Norman Dewis (3 August 1920 – 8 June 2019) was a British car test driver. He worked for Lea-Francis as a test driver from 1946 to 1951 then for Jaguar Cars from 1952 to 1985.

==Car development==
Dewis participated in the development of the following cars:

- Lea-Francis 14 hp and 2½ models
- Jaguar XK140
- Jaguar XK150
- Jaguar C-type
- Jaguar D-type
- Jaguar Mark VIII
- Jaguar Mark IX
- Jaguar Mark II
- Jaguar E-type
- Jaguar XJ13
- Jaguar Mark X
- Jaguar XJ6
- Jaguar XJ-S
- Jaguar XJ40

==Racing career==
Dewis drove a Jaguar D-Type in the 1955 24 Hours of Le Mans, with Don Beauman. The car failed to finish the race, retiring 106 laps into the race.

==Jabbeke XK120 record==
Dewis was the test driver who, on 20 October 1953 at Jabbeke, Belgium, drove a Jaguar XK120 to 172.412 mph, a record for production cars. The car had several aerodynamic modifications, including a distinctive bubble-shaped, air-tight canopy from a glider aircraft. After the record run the Jaguar XK120 was converted back to a road car and sold by the company.

==XJ13 crash==
On 21 January 1971 at the MIRA high-speed circuit Dewis drove the only Jaguar XJ13 for a film promoting the new V12 Jaguar E-type. Despite a damaged tyre, and against the instructions of Jaguar Director, Lofty England, the car was driven by Dewis at high speed. The tyre failed and the car crashed heavily, almost destroying it. Dewis was unharmed. The wreck of the car was put back into storage.

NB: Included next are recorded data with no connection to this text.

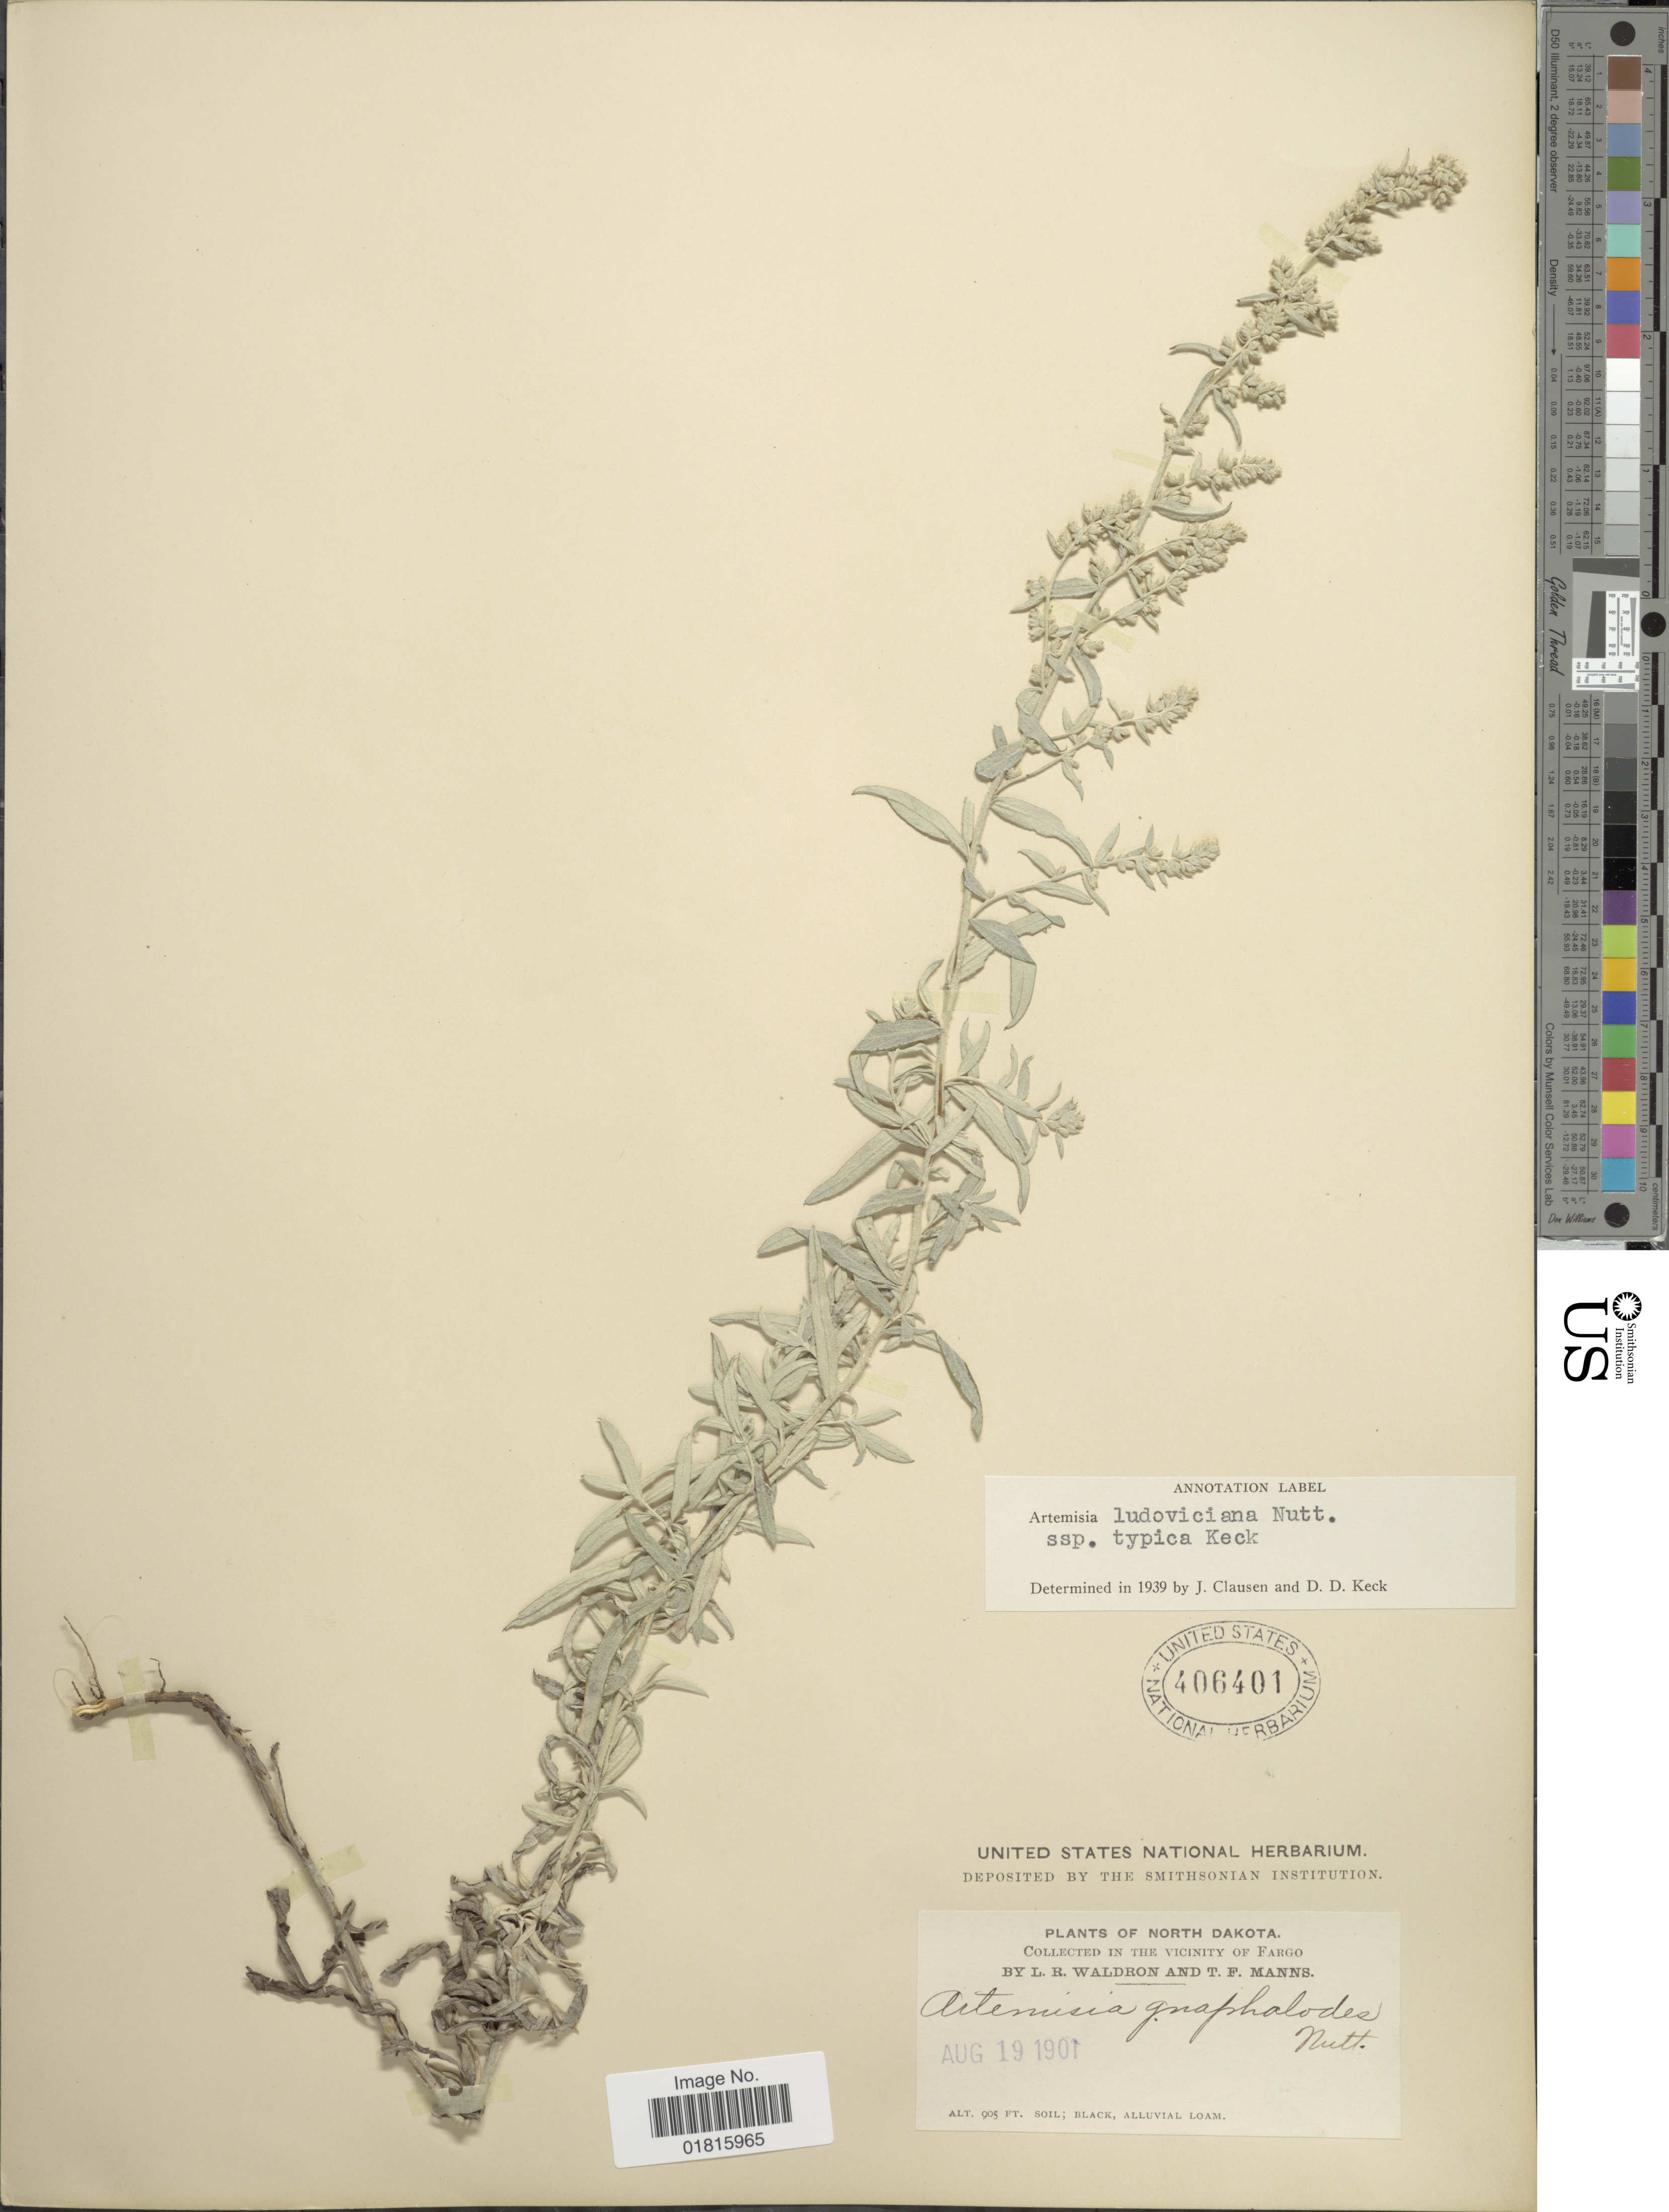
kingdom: Plantae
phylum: Tracheophyta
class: Magnoliopsida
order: Asterales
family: Asteraceae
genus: Artemisia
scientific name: Artemisia ludoviciana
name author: Nutt.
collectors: L. Waldron & T. Manns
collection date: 1901-08-19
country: United States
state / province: North Dakota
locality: In the vicinity of Fargo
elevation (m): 276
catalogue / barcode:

==Work for Jaguar in retirement==
In 2014 Dewis was still attending events related to Jaguar and giving talks about his work for the company. In June 2016 he appeared on the BBC's Top Gear TV show with the Jaguar F-type SVR.

Norman was also a supporter of Jaguar owners and the social scene around owning a car. He was a regular attendee at many of the events held by the Jaguar Drivers' Club, the only Jaguar owners club to be officially recognised by Sir William Lyons and Jaguar as a company.

==Honours==
In the 2015 New Year Honours Dewis was invested as an Officer of the Most Excellent Order of the British Empire (OBE) for services to the Motor Industry.